Having a mental illness is a never-ending mind game. You get through each day by assuring yourself that someday you’ll get a better job with insurance that covers a medication that might work so it won’t cost you $400 a month out of pocket, which you can’t afford currently and also eat. You assure yourself that someday you’ll get 2% “better,” people will like you more, and having a tribe will make you happier. You cling to the lifeline of “it can get better and then everything will be okay” and let it tow you from one miserable minute to the next in search of a better one.

When someone who has the resources to get the best treatment money can buy and someone who is admired and respected by millions says “nope, nothing to live for,” all those hopes for a brighter tomorrow vanish. Somebody living your hope of salvation wasn’t saved by it, and it won’t save you, either. The lifeline that got you through the day is smoke in your hands, and you remember you’re drowning.

Everybody wasn’t fine a couple of days ago and didn’t lapse into hysterics at a minor provocation. They’ve been treading water in the middle of the ocean, and they watched one of their fellow survivors—the one everybody thought would last long enough to be rescued—go under. They’re cold and tired and it’s hard to rationalize treading water for another day, week, year, decade because if nobody could save the rich, famous person, nobody’s ever coming to save nobodies like them.
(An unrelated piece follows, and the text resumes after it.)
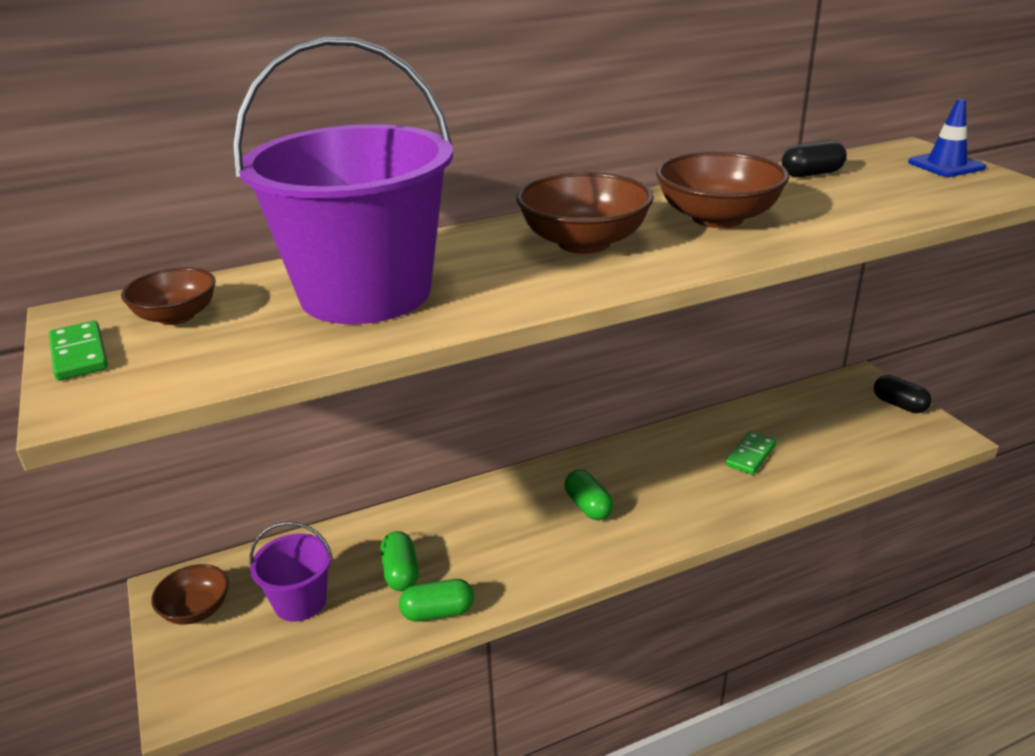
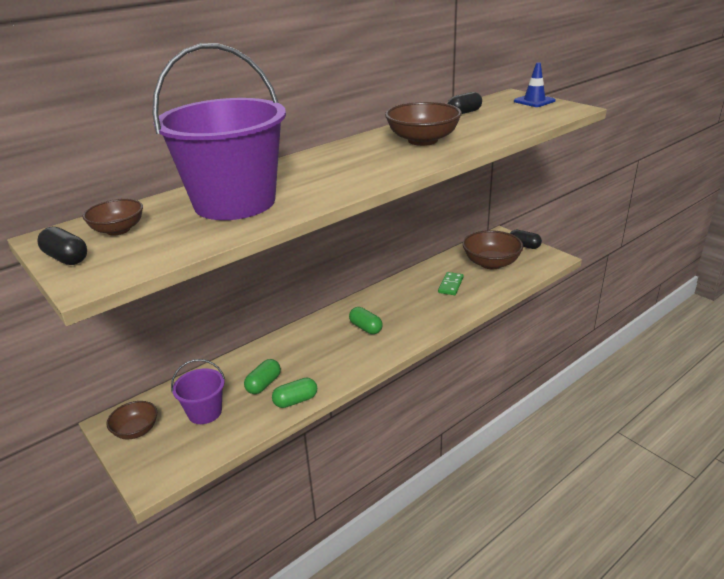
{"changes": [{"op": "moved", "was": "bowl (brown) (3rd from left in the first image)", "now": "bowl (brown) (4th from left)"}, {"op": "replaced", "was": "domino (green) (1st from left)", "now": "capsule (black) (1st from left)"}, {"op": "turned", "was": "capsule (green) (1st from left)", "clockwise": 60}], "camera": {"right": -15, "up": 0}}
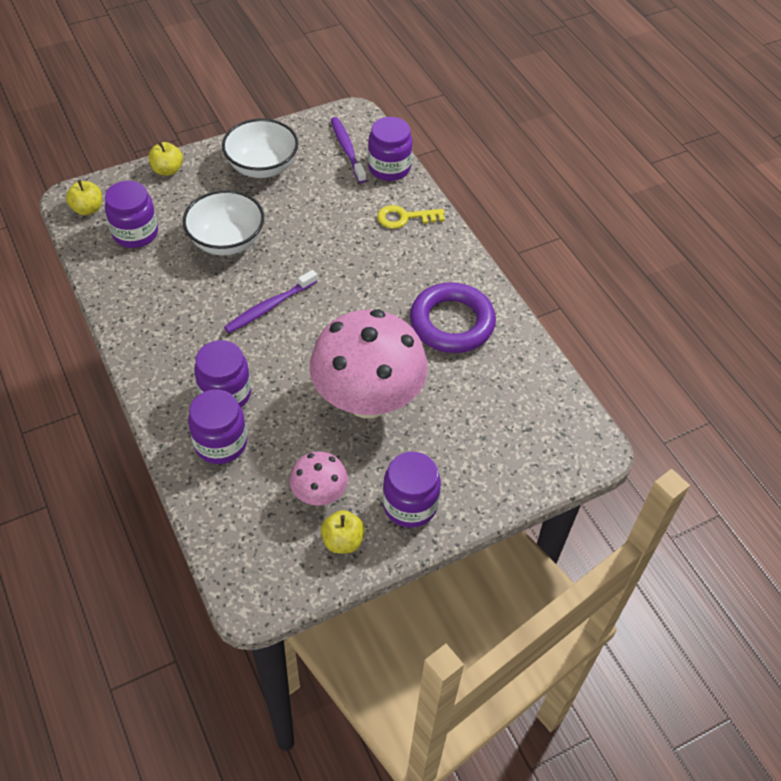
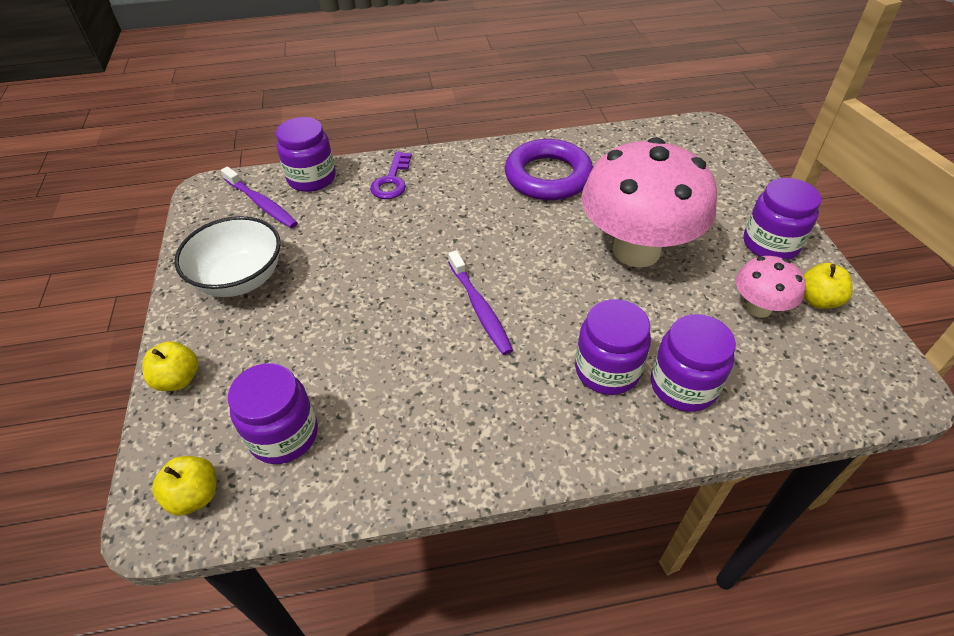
{"changes": [{"op": "removed", "was": "bowl (white) (1st from left)"}, {"op": "recoloured", "was": "key (yellow)", "now": "key (purple)"}, {"op": "turned", "was": "toothbrush (purple) (2nd from left in the first image)", "clockwise": -135}], "camera": {"right": -70, "up": -5}}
I wish I had some brilliant advice for how to help someone who’s struggling, but in my experience (both personal and clinical), you can’t help, not in the sense that there’s anything that will make them able to say “oh, that’s sad,” snuggle a puppy, and be back to normal in the morning. They’re not wired the way you are, no matter how much they wish otherwise, and they’re most likely going to spend some time in a hard, ugly place. All I can suggest is not making it worse than it has to be.

Don’t be judgmental and dismissive.

If you can be present or available even during times when that person isn’t fun to be around, constancy may have long-term benefits. (With the understanding your mental health also needs safeguarding and people in crisis can tolerate different degrees of human contact.)

Understand that the person in crisis is desperately trying to find a path forward and doesn’t have any resources to spare to reassure you that everything will be fine, and accept that the relationship may be one-sided as long as the other person is in survival mode.

Stability can go a long way toward convincing someone life will go on, so unless you’re asked to change something, call, stop by, issue invitations, etc. as you normally would. Don’t hover if you normally wouldn’t, but don’t abandon someone and expect them to come back around when they’re “better.” That just reinforces deeply held beliefs that no one wants us around and we don’t deserve relationships until we’re 100%, which we’ll never be.

When the crisis passes, everybody is relieved and wants to pretend it never happened and will never happen again, but it did and it will. When that person is no longer fighting just to stay alive, you need to have what may be a very awkward conversation (or several) about what they need from you in the future. THEY MAY NOT KNOW. We have the best grasp on what doesn’t help and sometimes have no experience with effective support, or we may not be able to articulate what’s churning inside. But if that communication is ever going to take place, it has to be during the calm time.

You are not obligated to provide what anyone needs or wants from you, and you should communicate your limits and boundaries, ideally also during that quiet time so there’s no confusion in an emergency.

Remember someone’s mental health crisis is no more about you than about a celebrity, so try not to take it personally. If your feelings are hurt, you are entitled to those feelings. You should never tolerate abuse. (Mental illness is not an excuse for abusive behavior.) But if you’re just feeling neglected, please don’t penalize someone who’s been trying not to die for not giving you enough attention during that struggle.

If someone is acutely suicidal, all the good intentions in the world won’t save them. Call 911 and let professionals stabilize the situation. Any negative effects of making that call pale in comparison to the trauma to you, the person you’re worried about, and everyone else in that person’s life if intervention is necessary but never sought.